Back to the Books Page This Guide lays out a superb long distance walk, going west to east with the wind on your back, from the Irish Sea coast, through three National Parks, each an upland area of outstanding natural beauty, to the North Sea 190 miles away.

This is the original Coast to Coast guide, written by that unlikeliest of all cult figures, Alfred Wainwright. He makes it plain in his introduction that he had in mind to set people free from the need to follow each other along identical routes, as he found they were doing with the Pennine Way in the 1970s. Don't be "merely followers of other people's routes" he exhorts, and, as this route has not been dedicated as a long distance path and isn't way-marked, there are plenty of occasions when you can express yourself in a way he would have applauded: Ennerdale via the valley bottom or via the High Stile ridge; through Grisedale or by a choice of high routes, Helvellyn or St Sunday Crag; there are countless approaches to the Vale of Mowbray, and will you join Wainwright in missing that interesting and lovely village, Osmotherley?

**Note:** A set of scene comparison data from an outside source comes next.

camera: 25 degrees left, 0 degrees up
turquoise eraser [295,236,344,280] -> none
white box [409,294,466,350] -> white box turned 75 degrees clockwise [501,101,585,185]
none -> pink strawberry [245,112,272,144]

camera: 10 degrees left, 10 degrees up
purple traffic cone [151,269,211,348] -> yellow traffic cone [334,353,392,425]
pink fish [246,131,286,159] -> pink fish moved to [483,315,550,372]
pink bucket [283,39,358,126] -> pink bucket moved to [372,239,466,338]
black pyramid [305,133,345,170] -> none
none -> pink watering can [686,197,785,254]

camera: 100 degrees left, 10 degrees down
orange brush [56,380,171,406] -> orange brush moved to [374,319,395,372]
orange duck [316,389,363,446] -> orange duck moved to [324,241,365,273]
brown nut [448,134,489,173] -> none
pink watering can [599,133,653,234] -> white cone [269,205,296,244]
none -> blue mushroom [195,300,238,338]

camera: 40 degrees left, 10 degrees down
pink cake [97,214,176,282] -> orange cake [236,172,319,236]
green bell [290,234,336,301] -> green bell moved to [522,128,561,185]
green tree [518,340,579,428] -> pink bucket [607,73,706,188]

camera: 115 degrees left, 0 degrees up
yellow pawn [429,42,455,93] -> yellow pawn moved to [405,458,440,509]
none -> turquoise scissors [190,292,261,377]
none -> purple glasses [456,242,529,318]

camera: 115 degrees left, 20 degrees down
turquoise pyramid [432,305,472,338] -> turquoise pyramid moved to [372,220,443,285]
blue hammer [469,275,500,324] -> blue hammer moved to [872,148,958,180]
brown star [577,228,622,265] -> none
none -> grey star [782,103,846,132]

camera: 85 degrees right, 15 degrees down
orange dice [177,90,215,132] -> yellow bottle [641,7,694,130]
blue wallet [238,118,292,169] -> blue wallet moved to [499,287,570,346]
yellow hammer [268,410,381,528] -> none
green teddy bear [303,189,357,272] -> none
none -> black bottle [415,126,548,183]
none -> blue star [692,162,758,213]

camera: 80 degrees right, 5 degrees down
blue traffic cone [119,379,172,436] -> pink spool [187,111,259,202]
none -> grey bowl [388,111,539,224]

What first attracted the walking community to Wainwright's guides was his unique presentation. This book, as with the guides to the Lake District which preceded it, is written in his immaculate handwriting and illustrated with his precision and his keen eye for detail in highly skilled drawings. Wainwright loved his mountain tops and from each high point he makes a compass and fills in the names of all the points of interest visible on its bearings. He loved his country churches and he picks out their distinguishing features with both drawing pencil and authoritatively researched historical background. His observational skills are sharp and he has an eye for what matters in a place and for the quirks it might prefer to hide. His style is interlaced with gently laconic humour. See Page 6, for example, on how to cross a barbed wire fence.